[EXTRACTED INFORMATION Boundary: Start]

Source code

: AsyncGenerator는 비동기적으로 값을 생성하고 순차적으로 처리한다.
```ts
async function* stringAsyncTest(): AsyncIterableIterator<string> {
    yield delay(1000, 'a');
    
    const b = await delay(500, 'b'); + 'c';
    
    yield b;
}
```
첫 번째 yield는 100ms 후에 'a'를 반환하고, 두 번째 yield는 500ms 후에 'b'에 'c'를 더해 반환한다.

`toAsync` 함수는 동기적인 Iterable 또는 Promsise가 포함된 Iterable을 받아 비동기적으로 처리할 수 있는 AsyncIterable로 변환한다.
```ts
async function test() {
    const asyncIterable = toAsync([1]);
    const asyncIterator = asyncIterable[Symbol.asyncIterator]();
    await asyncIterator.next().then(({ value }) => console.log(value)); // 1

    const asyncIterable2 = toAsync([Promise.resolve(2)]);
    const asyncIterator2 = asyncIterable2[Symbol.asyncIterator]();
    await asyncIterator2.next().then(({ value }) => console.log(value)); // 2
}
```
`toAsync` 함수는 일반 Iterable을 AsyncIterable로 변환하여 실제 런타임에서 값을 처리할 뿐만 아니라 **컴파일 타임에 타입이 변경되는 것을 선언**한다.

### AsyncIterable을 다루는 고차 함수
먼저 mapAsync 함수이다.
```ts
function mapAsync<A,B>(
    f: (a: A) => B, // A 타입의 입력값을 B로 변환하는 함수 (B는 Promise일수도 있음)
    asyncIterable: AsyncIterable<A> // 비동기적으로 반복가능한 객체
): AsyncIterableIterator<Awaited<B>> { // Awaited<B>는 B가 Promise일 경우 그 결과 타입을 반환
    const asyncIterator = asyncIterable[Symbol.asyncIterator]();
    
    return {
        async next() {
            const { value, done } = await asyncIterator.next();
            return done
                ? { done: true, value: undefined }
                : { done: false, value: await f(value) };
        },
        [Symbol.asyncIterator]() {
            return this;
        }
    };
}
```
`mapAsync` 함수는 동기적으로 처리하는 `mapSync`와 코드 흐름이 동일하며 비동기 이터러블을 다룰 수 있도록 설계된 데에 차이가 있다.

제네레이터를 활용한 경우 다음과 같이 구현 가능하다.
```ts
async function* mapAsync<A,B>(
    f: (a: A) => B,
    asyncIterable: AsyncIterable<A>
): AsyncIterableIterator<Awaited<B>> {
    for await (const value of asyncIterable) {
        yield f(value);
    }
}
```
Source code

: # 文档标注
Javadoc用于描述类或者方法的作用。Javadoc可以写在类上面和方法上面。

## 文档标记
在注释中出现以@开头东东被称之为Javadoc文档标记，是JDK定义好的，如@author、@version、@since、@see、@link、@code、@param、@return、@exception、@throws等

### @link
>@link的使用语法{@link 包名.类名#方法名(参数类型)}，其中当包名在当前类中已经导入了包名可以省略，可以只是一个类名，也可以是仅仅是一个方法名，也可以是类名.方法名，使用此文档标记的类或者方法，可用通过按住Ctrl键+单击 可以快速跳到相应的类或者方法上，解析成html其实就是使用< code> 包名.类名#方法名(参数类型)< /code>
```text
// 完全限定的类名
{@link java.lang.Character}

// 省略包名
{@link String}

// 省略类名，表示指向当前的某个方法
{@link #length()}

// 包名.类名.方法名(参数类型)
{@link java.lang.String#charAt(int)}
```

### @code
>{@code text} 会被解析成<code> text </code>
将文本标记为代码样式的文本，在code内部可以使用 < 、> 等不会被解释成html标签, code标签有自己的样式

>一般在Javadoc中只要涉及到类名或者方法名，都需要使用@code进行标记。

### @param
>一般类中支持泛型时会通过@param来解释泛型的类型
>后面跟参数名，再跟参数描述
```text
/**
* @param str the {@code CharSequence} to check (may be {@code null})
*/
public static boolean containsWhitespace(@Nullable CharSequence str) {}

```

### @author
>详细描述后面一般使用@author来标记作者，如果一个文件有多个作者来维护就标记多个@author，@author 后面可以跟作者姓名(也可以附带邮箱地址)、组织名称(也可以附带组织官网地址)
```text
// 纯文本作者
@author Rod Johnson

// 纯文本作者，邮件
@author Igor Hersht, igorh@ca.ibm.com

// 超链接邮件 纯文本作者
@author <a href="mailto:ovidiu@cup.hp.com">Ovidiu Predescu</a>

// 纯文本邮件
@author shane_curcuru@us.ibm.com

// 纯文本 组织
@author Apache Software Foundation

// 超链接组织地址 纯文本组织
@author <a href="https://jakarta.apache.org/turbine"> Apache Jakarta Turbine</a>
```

[EXTRACTED INFORMATION Boundary: End]

No line may be skipped. Transcribe the listing above exactly.

Source code

: AsyncGenerator는 비동기적으로 값을 생성하고 순차적으로 처리한다.
```ts
async function* stringAsyncTest(): AsyncIterableIterator<string> {
    yield delay(1000, 'a');
    
    const b = await delay(500, 'b'); + 'c';
    
    yield b;
}
```
첫 번째 yield는 100ms 후에 'a'를 반환하고, 두 번째 yield는 500ms 후에 'b'에 'c'를 더해 반환한다.

`toAsync` 함수는 동기적인 Iterable 또는 Promsise가 포함된 Iterable을 받아 비동기적으로 처리할 수 있는 AsyncIterable로 변환한다.
```ts
async function test() {
    const asyncIterable = toAsync([1]);
    const asyncIterator = asyncIterable[Symbol.asyncIterator]();
    await asyncIterator.next().then(({ value }) => console.log(value)); // 1

    const asyncIterable2 = toAsync([Promise.resolve(2)]);
    const asyncIterator2 = asyncIterable2[Symbol.asyncIterator]();
    await asyncIterator2.next().then(({ value }) => console.log(value)); // 2
}
```
`toAsync` 함수는 일반 Iterable을 AsyncIterable로 변환하여 실제 런타임에서 값을 처리할 뿐만 아니라 **컴파일 타임에 타입이 변경되는 것을 선언**한다.

### AsyncIterable을 다루는 고차 함수
먼저 mapAsync 함수이다.
```ts
function mapAsync<A,B>(
    f: (a: A) => B, // A 타입의 입력값을 B로 변환하는 함수 (B는 Promise일수도 있음)
    asyncIterable: AsyncIterable<A> // 비동기적으로 반복가능한 객체
): AsyncIterableIterator<Awaited<B>> { // Awaited<B>는 B가 Promise일 경우 그 결과 타입을 반환
    const asyncIterator = asyncIterable[Symbol.asyncIterator]();
    
    return {
        async next() {
            const { value, done } = await asyncIterator.next();
            return done
                ? { done: true, value: undefined }
                : { done: false, value: await f(value) };
        },
        [Symbol.asyncIterator]() {
            return this;
        }
    };
}
```
`mapAsync` 함수는 동기적으로 처리하는 `mapSync`와 코드 흐름이 동일하며 비동기 이터러블을 다룰 수 있도록 설계된 데에 차이가 있다.

제네레이터를 활용한 경우 다음과 같이 구현 가능하다.
```ts
async function* mapAsync<A,B>(
    f: (a: A) => B,
    asyncIterable: AsyncIterable<A>
): AsyncIterableIterator<Awaited<B>> {
    for await (const value of asyncIterable) {
        yield f(value);
    }
}
```
Source code

: # 文档标注
Javadoc用于描述类或者方法的作用。Javadoc可以写在类上面和方法上面。

## 文档标记
在注释中出现以@开头东东被称之为Javadoc文档标记，是JDK定义好的，如@author、@version、@since、@see、@link、@code、@param、@return、@exception、@throws等

### @link
>@link的使用语法{@link 包名.类名#方法名(参数类型)}，其中当包名在当前类中已经导入了包名可以省略，可以只是一个类名，也可以是仅仅是一个方法名，也可以是类名.方法名，使用此文档标记的类或者方法，可用通过按住Ctrl键+单击 可以快速跳到相应的类或者方法上，解析成html其实就是使用< code> 包名.类名#方法名(参数类型)< /code>
```text
// 完全限定的类名
{@link java.lang.Character}

// 省略包名
{@link String}

// 省略类名，表示指向当前的某个方法
{@link #length()}

// 包名.类名.方法名(参数类型)
{@link java.lang.String#charAt(int)}
```

### @code
>{@code text} 会被解析成<code> text </code>
将文本标记为代码样式的文本，在code内部可以使用 < 、> 等不会被解释成html标签, code标签有自己的样式

>一般在Javadoc中只要涉及到类名或者方法名，都需要使用@code进行标记。

### @param
>一般类中支持泛型时会通过@param来解释泛型的类型
>后面跟参数名，再跟参数描述
```text
/**
* @param str the {@code CharSequence} to check (may be {@code null})
*/
public static boolean containsWhitespace(@Nullable CharSequence str) {}

```

### @author
>详细描述后面一般使用@author来标记作者，如果一个文件有多个作者来维护就标记多个@author，@author 后面可以跟作者姓名(也可以附带邮箱地址)、组织名称(也可以附带组织官网地址)
```text
// 纯文本作者
@author Rod Johnson

// 纯文本作者，邮件
@author Igor Hersht, igorh@ca.ibm.com

// 超链接邮件 纯文本作者
@author <a href="mailto:ovidiu@cup.hp.com">Ovidiu Predescu</a>

// 纯文本邮件
@author shane_curcuru@us.ibm.com

// 纯文本 组织
@author Apache Software Foundation

// 超链接组织地址 纯文本组织
@author <a href="https://jakarta.apache.org/turbine"> Apache Jakarta Turbine</a>
```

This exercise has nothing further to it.